PEHLİVAN’A TBB’DE ÖNEMLİ GÖREV!
PEHLİVAN’DAN ÇİFTÇİLERE MÜJDE
PEHLİVAN’DAN ÇİFTÇİLERE MÜJDE
Kitap kafelerin sayısı 10’a çıkacak
Kitap kafelerin sayısı 10’a çıkacak
BİR YILDIZ KAYMIŞ
BİR YILDIZ KAYMIŞ
2 Ekim 2017 Pazartesi - 09:24

Mekanlar ve İnsanlar (Melek Balseven-S.Derya Bosut)

Mekanlar ve İnsanlar köşemizde bu hafta, 35 yıldır aynı adreste ilçemize hizmet veren Êcz. Selma Lale Temel´i konuk ediyoruz.

Mekanlar ve İnsanlar (Melek Balseven-S.Derya Bosut)

 

S.D.B: Öncelikle kısaca sizi tanımak için özgeçmişinizi öğrenebilir miyiz?

Selma Lale Temel: 1957 yılında Erzincan´dan doğmuşum, babamın görevi dolayısıyla. Babam Türkiye´de Şeker Fabrikalarını kuruyordu. Birçok Şeker Fabrikasını geçtikten sonra Erzincan´ın ardından en son Kastamonu ve oradan da Menemen´e geldik. 2 yıl Erzincan, 2 yıl Kastamonu, sonrasında Menemen´e geldiğimde 4 yaşındaydım. Yani 56 yıldır Menemen´deyim.  Ailem çok eski yıllarda, 100 yıla yaklaşıyor buraya göç etmiş. Baba Selanik ve anne Girit´ten gelmiş. Annem öğretmendi. Şehit Kemal´de İlkokulu,  sonra ortaokul ve liseyi İzmir Kız Lisesi´nde yatılı. okudum. Ege Üniversitesi Eczacılık Fakültesini bitirdim.

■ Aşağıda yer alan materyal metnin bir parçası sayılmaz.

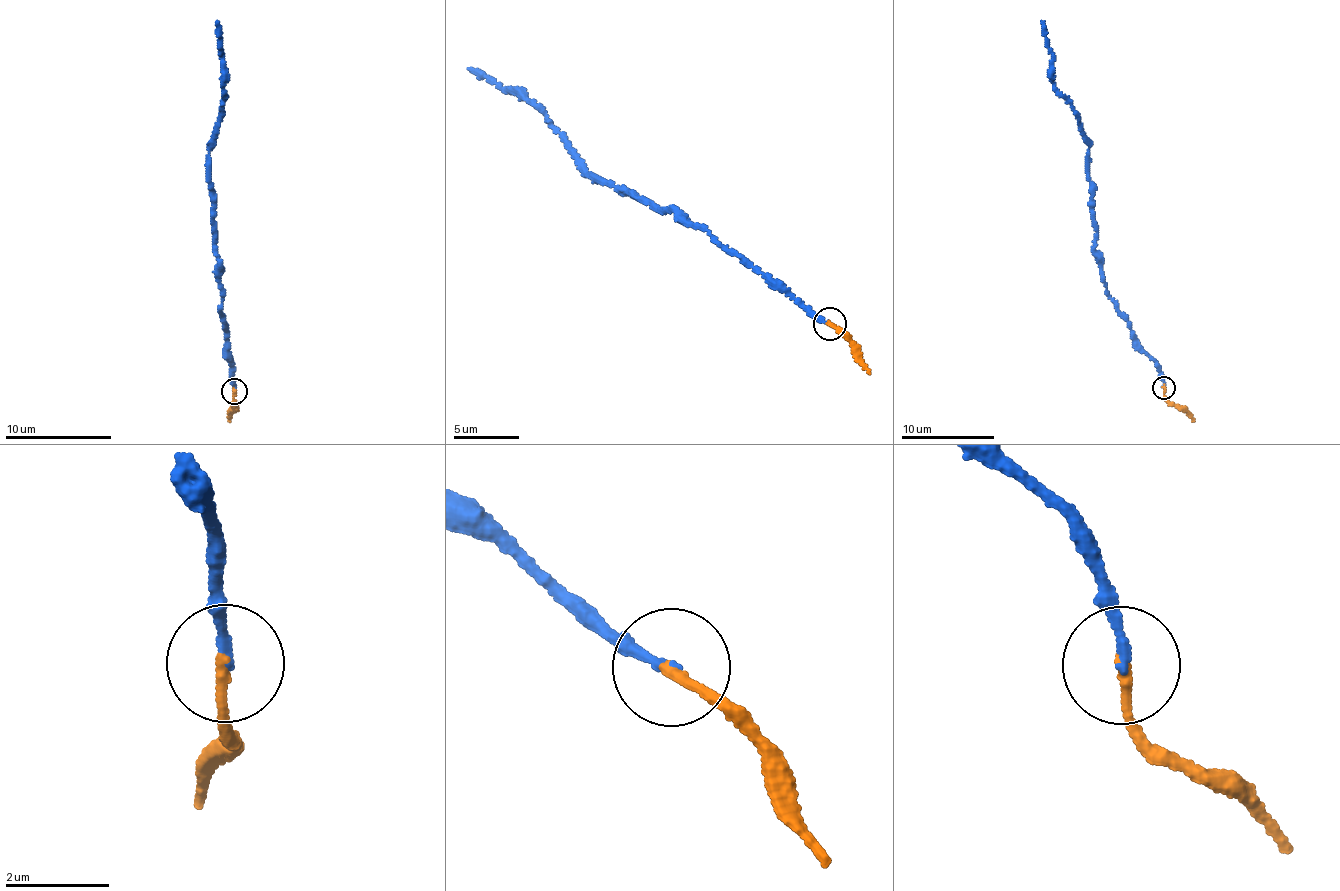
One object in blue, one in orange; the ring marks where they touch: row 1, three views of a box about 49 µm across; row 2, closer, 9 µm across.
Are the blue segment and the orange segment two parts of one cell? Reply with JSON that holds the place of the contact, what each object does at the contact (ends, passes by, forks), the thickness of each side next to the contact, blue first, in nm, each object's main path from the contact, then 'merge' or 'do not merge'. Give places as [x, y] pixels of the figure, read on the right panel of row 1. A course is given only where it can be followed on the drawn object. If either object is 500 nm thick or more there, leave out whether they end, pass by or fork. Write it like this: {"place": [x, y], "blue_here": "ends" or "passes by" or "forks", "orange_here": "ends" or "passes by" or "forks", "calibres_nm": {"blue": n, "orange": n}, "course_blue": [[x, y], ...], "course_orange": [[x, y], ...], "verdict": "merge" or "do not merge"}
{"place": [1164, 387], "blue_here": "ends", "orange_here": "ends", "calibres_nm": {"blue": 170, "orange": 190}, "course_blue": [[1164, 386], [1161, 366], [1108, 296], [1094, 249], [1089, 139], [1072, 101], [1053, 81], [1041, 21]], "course_orange": [[1164, 386], [1164, 398], [1177, 404], [1194, 421]], "verdict": "merge"}

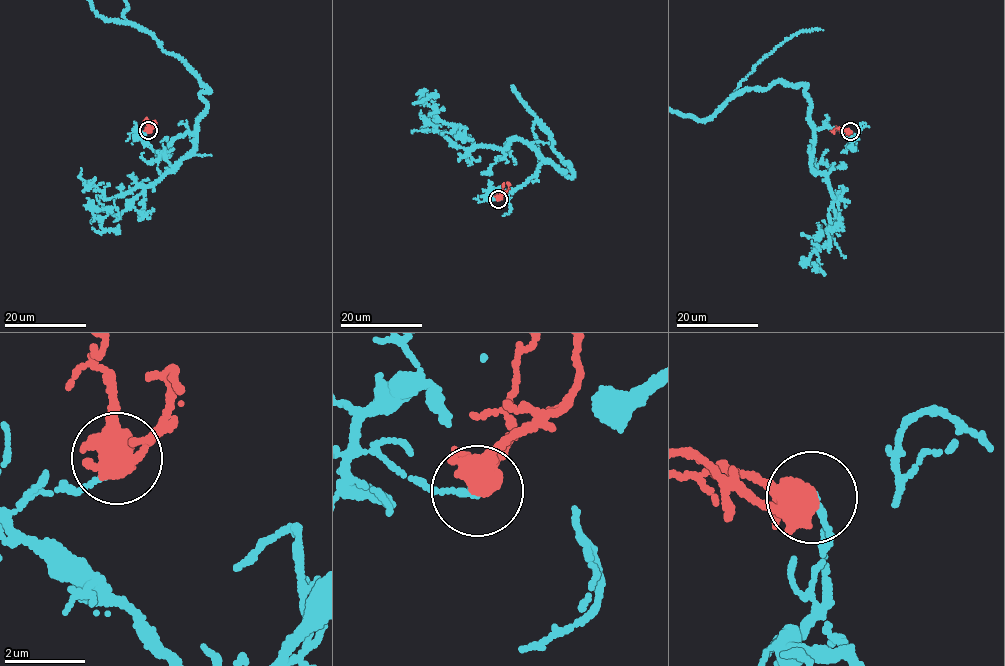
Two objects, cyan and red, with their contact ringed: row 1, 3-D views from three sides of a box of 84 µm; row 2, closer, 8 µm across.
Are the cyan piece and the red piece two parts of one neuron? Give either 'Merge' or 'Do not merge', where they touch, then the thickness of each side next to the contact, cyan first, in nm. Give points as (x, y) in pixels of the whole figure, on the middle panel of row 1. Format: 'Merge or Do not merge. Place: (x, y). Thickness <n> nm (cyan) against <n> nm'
Do not merge. Place: (498, 199). Thickness 150 nm (cyan) against 400 nm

S.D.B: Peki eczacılığı siz mi istediniz?

Selma Lale Temel: Hiç istemedim. Çok severekte yapmadım ama doğru yapmaya çalıştım.

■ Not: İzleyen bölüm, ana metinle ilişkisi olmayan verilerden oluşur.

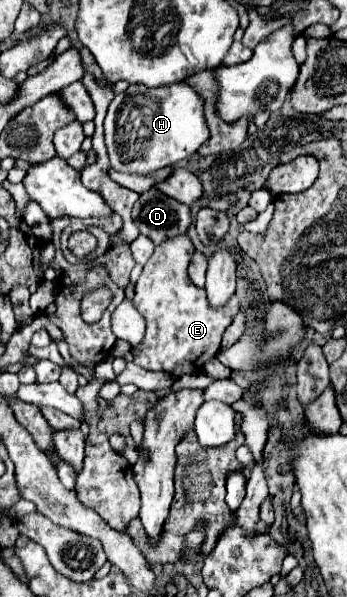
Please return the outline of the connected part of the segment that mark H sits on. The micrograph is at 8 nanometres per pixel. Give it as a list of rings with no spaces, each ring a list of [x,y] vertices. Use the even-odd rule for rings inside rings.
[[[173,82],[159,88],[147,88],[141,84],[131,84],[125,92],[117,94],[107,108],[105,116],[105,146],[111,160],[111,166],[121,172],[149,174],[157,168],[175,164],[183,158],[189,158],[197,148],[209,138],[209,128],[203,114],[203,98],[187,82]]]

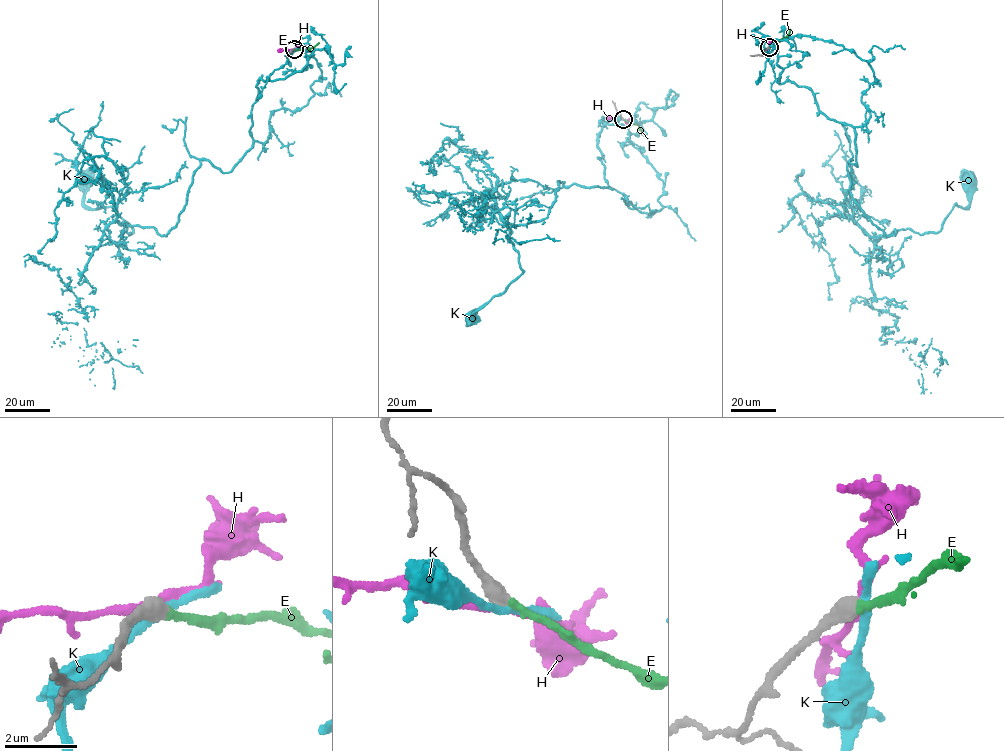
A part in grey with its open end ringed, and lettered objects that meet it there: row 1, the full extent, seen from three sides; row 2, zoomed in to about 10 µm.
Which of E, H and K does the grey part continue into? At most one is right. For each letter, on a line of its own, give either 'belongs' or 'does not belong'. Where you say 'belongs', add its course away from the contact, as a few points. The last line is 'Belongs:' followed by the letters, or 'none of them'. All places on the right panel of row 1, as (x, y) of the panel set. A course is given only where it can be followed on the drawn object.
E: belongs | via (769, 47), (790, 29)
H: does not belong
K: does not belong
Belongs: E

S.D.B: Nasıl oldu eczacılığı tercih etmeniz?

Selma Lale Temel: Güzel Sanatlar veya Gazetecilik istiyordum. Bu arada 16 yaşındaydım üniversiteye gittiğimde, çünkü sınıf atlayarak geçtim ilkokulu. 5 yaşında başladım ilkokul 2´ye. 20´de de bitti üniversite.

S.D.B: Babanız mı istedi eczacı olmanızı?

Selma Lale Temel: Babam çok istedi. Çünkü küçük yaştan itibaren astronomi, kriminoloji ve polisiyeye çok meraklıydım. Hala da bulunca keyifle bu tür filmleri izlerim. Neyse babam bu fen kafasıyla seni güzel sanatlara göndermem dedi. Dört tane seçenek sundu: Tıp, diş, ecza ve kimya. Hiçbiri benim ilgi alanımda değil.

S.D.B: Peki sizin zamanınızda üniversiteye girişte sınav var mıydı?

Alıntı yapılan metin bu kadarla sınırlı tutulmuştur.